The Techthulhu belief is simply future fantasy. It has nothing to do with what games are, because the stars will never be right.
Alright, you heard the man. We can give up on exploring what games are, because John Carmack did it all for us. Let's go home.
Posted by: Zaratustra | 08 December 2010 at 10:01 AM
I think you're setting up a straw man here. I seldom hear people say games are in their infancy referring to technology. It's about technique, not polygons, and I think that we are indeed in games' infancy, although I have confidence that we're at least edging into puberty.
Important concepts created or popularized in games since Doom: the blurring of cutscenes and gameplay (Half-Life, quick time events), persistent online worlds (MMOs and ARGs), the separation of challenge and punishment (PoP2008, Super Meat Boy), episodic games (Telltale, others). That's just off the top of my head. Each of these has added something significant to the designer's palette, and was pioneered after 1993.
The people calling for better and better technology are not the same people calling for art and sophistication in game design.
Posted by: Gregory Weir | 08 December 2010 at 10:33 AM
I think this statement is false, because you're trying to separate technology from an art form which requires technology.
Older arts just used a certain level of technology to create the product. computer games use technology to create, and then to process the audience reaction, and then to deliver the product.
Maybe the key issue is : how are we all defining the term "game?" Would you agree that board games and computer games are intrinsically different? I think the core of playing computer games is "making meaningful choices in a system." The sophistication of the technology that : receives your inputs, calculates their meaning, and delivers a response - is everything. Improving the technology will change: 1) the way you input, 2) the level of meaning that is derived from your input, and 3) the way a response is delivered.
To shift gears, I think it is telling that:
- The audience doesn't have to learn "how" to listen to a song every time they start up a new one. now how to use their eyeballs to see a painting. but they do need to learn how to experience each new computer game.
- The Film maker doesn't reinvent the camera technology each new movie. the painter doesn't reinvent the brush. But computer games constantly create new tools from scratch.
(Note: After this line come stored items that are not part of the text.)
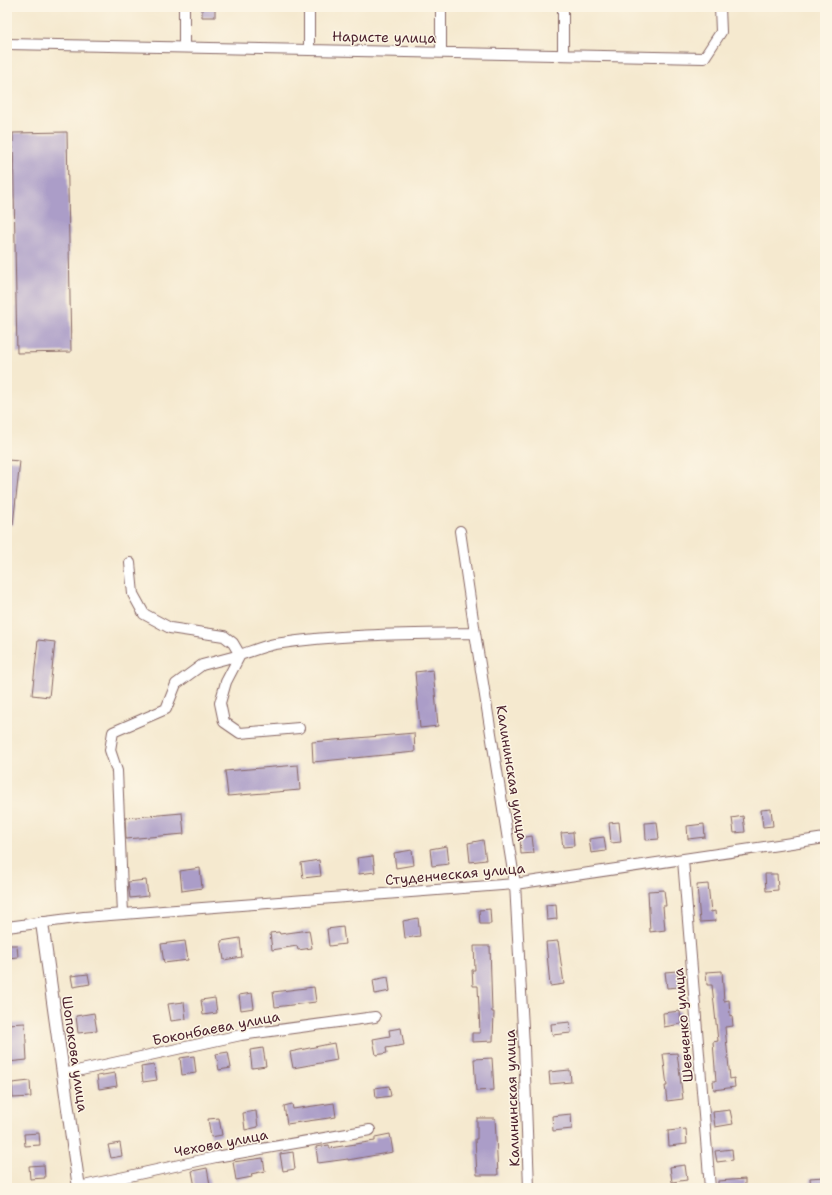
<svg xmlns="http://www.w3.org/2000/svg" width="832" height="1195" font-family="'Shantell Sans',sans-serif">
	<rect width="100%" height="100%" fill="#fcf5e5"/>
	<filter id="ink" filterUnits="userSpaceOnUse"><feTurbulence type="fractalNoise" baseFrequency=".025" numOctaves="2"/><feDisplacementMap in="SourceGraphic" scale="8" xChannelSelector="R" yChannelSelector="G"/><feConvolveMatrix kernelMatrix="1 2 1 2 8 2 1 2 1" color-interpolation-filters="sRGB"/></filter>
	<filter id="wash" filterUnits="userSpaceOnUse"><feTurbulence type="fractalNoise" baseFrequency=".012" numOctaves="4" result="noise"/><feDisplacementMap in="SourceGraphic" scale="16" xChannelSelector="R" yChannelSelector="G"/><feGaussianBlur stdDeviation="0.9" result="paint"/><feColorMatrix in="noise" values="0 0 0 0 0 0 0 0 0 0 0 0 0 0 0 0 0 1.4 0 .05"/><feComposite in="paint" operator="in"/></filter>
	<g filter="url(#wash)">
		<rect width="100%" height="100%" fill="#f5e9cf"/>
		<g id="blocks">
			<path fill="#ab9dc8" d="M202 7H215V17H202Z
				M67 132 71 352 17 353 13 133Z
				M7 460 20 461 13 525 7 524Z
				M38 640 55 642 49 697 32 695Z
				M433 670 438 726 420 728 415 672Z
				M414 733 415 752 313 762 312 742Z
				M298 765 300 790 228 796 225 771Z
				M771 809 773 826 763 827 761 810Z
				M182 813 184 834 126 839 125 818Z
				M743 816 745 832 734 833 732 818Z
				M619 822 621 842 611 843 609 823Z
				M657 822 659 839 646 840 645 823Z
				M704 824 705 837 688 839 687 826Z
				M573 832 574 846 563 847 561 833Z
				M532 836 534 853 521 854 520 838Z
				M604 837 606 851 591 853 589 839Z
				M483 840 486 860 470 862 468 843Z
				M447 846 449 864 432 866 430 849Z
				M412 850 414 865 396 868 394 853Z
				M373 856 375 872 359 874 357 858Z
				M319 860 321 876 303 878 301 863Z
				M200 868 202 888 182 891 180 871Z
				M765 874H777L778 890 766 891Z
				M146 880 148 896 130 898 128 882Z
				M708 884 711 912 715 911 716 921 700 922 697 885Z
				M664 890 666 906H663L665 930 650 932 648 891Z
				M556 904 557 919 547 920 546 905Z
				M490 909 491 924H480L479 910Z
				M418 918 420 936 405 938 403 921Z
				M343 927 345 944 329 946 327 929Z
				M309 930 312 948 298 950 297 946 272 950 270 933 279 932 280 934Z
				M240 938 242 957 224 960 221 941Z
				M185 941 188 960 164 963 161 944Z
				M558 941 564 984 550 986 546 942Z
				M7 945H17L18 957 7 958Z
				M474 946H490L492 1012H494L493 1041 472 1042V1033H480L478 986H473L472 970H475Z
				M677 971 679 987 667 988 665 972Z
				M722 971 724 1001 729 1000 730 1016 732 1015 733 1026 725 1027 730 1079 734 1078 735 1087 714 1090 713 1081H716L713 1042 718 1041 712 985H707L706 972Z
				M88 974 90 984 73 987 71 976Z
				M388 977 390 991 375 994 373 980Z
				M314 987 316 1002 275 1007 273 992Z
				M252 993 254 1008 241 1010 239 995Z
				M215 998 217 1013 203 1015 201 1000Z
				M184 1002 186 1019 171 1021 168 1004Z
				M680 1011 681 1024 664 1027 663 1013Z
				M94 1013 97 1031 78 1033 76 1016Z
				M570 1022 571 1033 552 1035 551 1024Z
				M25 1023 27 1060 8 1062 7 1024Z
				M401 1028 404 1045 386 1048 387 1053 376 1055 373 1039 390 1036 389 1030Z
				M334 1043 337 1060 293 1068 290 1052Z
				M263 1048 266 1066 252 1068 250 1050Z
				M228 1052 231 1068 219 1070 216 1054Z
				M677 1053 683 1099 667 1101 665 1086H667L663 1054Z
				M194 1056 196 1073 182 1075 180 1058Z
				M492 1058 494 1090 476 1091 474 1059Z
				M154 1065 157 1080 143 1082 141 1067Z
				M570 1070 571 1082 550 1084 549 1072Z
				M115 1073 117 1086 99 1089 97 1076Z
				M30 1081 31 1097 13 1098 12 1083Z
				M389 1086 391 1096 376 1098 375 1088Z
				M334 1103 336 1117 287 1124 284 1106 292 1104 293 1109Z
				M730 1110 733 1124 715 1127 713 1112Z
				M256 1111 258 1127 245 1130 243 1113Z
				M571 1114 572 1129 553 1131 552 1116Z
				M219 1118 222 1135 211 1137 208 1119Z
				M477 1118H495L498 1175H477L475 1139H477Z
				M686 1129 687 1144 669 1146 668 1131Z
				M39 1133 40 1145 25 1146 24 1134Z
				M390 1134 393 1152 348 1160V1159L318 1163 316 1147 329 1145 330 1148 375 1141V1137Z
				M120 1143 122 1156 111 1158 108 1145Z
				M732 1149 733 1160 717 1162 715 1151Z
				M293 1152 295 1169 283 1171 280 1154Z
				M263 1158 265 1171 251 1174 252 1177 236 1180 233 1162Z
				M44 1165 45 1178 30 1179 29 1166Z
				M685 1165 687 1180 672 1182 670 1167Z
				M207 1168 210 1185 195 1187 192 1171Z
				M824 1177 825 1188H811L810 1178Z
				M745 1179V1188H718V1181Z"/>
		</g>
	</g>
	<g filter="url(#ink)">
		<use href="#blocks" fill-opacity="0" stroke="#866664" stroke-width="1"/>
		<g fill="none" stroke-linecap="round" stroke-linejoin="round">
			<defs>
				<path id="minor" d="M7 44 704 58 721 32 720 7
					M184 47V7
					M309 50V7
					M441 52V7
					M563 55V7
					M460 531 475 633 515 884 524 1046 529 1188
					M299 728 240 733 224 722 220 703 226 682 240 655C252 651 264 646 275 644 341 634 409 634 475 633
					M683 860 710 1188
					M123 914 117 771 110 750 113 732 166 709 176 684 202 665 240 655 233 643 224 636 170 628 144 614 133 594 130 563
					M7 927 84 917 515 884 825 838
					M63 1074 241 1035 375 1017
					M79 1187 216 1157 370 1130"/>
				<path id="tertiary" d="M42 923 79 1188"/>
			</defs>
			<use href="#minor" stroke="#866664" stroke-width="12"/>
			<use href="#tertiary" stroke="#866664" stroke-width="14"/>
			<use href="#minor" stroke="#fff" stroke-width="10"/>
			<use href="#tertiary" stroke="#fff" stroke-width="12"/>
		</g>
	</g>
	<g text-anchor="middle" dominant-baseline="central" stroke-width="3" stroke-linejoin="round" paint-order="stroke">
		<g font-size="14" fill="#4a1f2b" stroke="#fcf5e5">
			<text transform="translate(384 37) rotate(1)">Наристе улица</text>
			<text transform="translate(512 773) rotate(81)">Калининская улица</text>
			<text transform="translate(455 874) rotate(-5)">Студенческая улица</text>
			<text transform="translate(683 1025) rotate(-95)">Шевченко улица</text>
			<text transform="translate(216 1028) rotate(-11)">Боконбаева улица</text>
			<text transform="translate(75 1054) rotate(82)">Шопокова улица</text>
			<text transform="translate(512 1098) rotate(-92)">Калининская улица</text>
			<text transform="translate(221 1143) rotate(-11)">Чехова улица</text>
		</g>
	</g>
	<rect width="832" height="1195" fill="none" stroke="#fcf5e5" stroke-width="24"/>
</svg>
Since past arts resulted in a static product, there was a baseline to the experience. On some level everyone would experience the same output from the piece of art. Changing the sophistication of creation wouldn't really change how people experienced the final piece of art. But sophistication does become key when you add "creation" and "interaction" to the mix, bookending the "experience" portion.
... In way the classic "past arts" strike me as very similar to the middle step in the process I babbled about above ("2)" Where the computer evaluates input, and tries to decide what it's response is).
(...which distracts me into thinking that maybe, in the "art" of computer gaming, we human beings are the really the works of art, and the computer is the audience/critic deciding what we mean).
ahem. anywho. bleh.
The original (?) Lumiere Bros. Cinématographe (movie camera) seems to give everything you need to make movies. Arguably, moviemaking matured in the 20s, when editing and storytelling were sorted out and the ~2 hour mark started to be widely embraced.
But advances in technology have notably changed the definition of movies since then. Youtube, for example, has deepened the meaning of "movie making" to encompass this weird phenomenon of "crowd accelerated innovation" (a neat idea taken from a recent Wired article). This "meaning" of movies wasn't possible with the original tech. it has broadened the artform past limitations. (yeah?)
... and maybe this is the point really. that the original techniques will endure, but the limitations of computer games will get much broader as technology improves...
I guess I'm being freaky to admit: I think someday people may look back and say "is it really a computer game if it didn't use biometric feedbacks to deduce the player's intent and personalize the input, access their play histories and psych profiles to properly evaluate the meaning of today's inputs, and finally upload results to the internet to improve all other gameplay session parameters and update society? Weren't Pong and Doom more like little 'finger movies' that sort of happened on a screen after your fingers mashed some buttons and nobs." ... maybe by that point we'll stop calling them "video games" and go with "interaction systems" or something. ugh.
(... well, i enjoyed your article, and enjoyed this rambling response. But I'm not sure I've made a point. ehh. my brain has certainly died! wee!)
Posted by: Vidhero.wordpress.com | 08 April 2011 at 01:54 PM
Hi,
I think you need to look up the theory of the Uncanny Valley, because I don't think your analogy works.
http://en.wikipedia.org/wiki/Uncanny_Valley
Although there is a "tipping" point as you say in the theory of the Uncanny Valley, what happens at this point is our human perception shies away from something that is almost but not quite real. Once we go through the valley, we do come to a realistic point "with a lot of effort" and this has been shown in numerous animation effects.
In Summary I dont think you should use that analogy.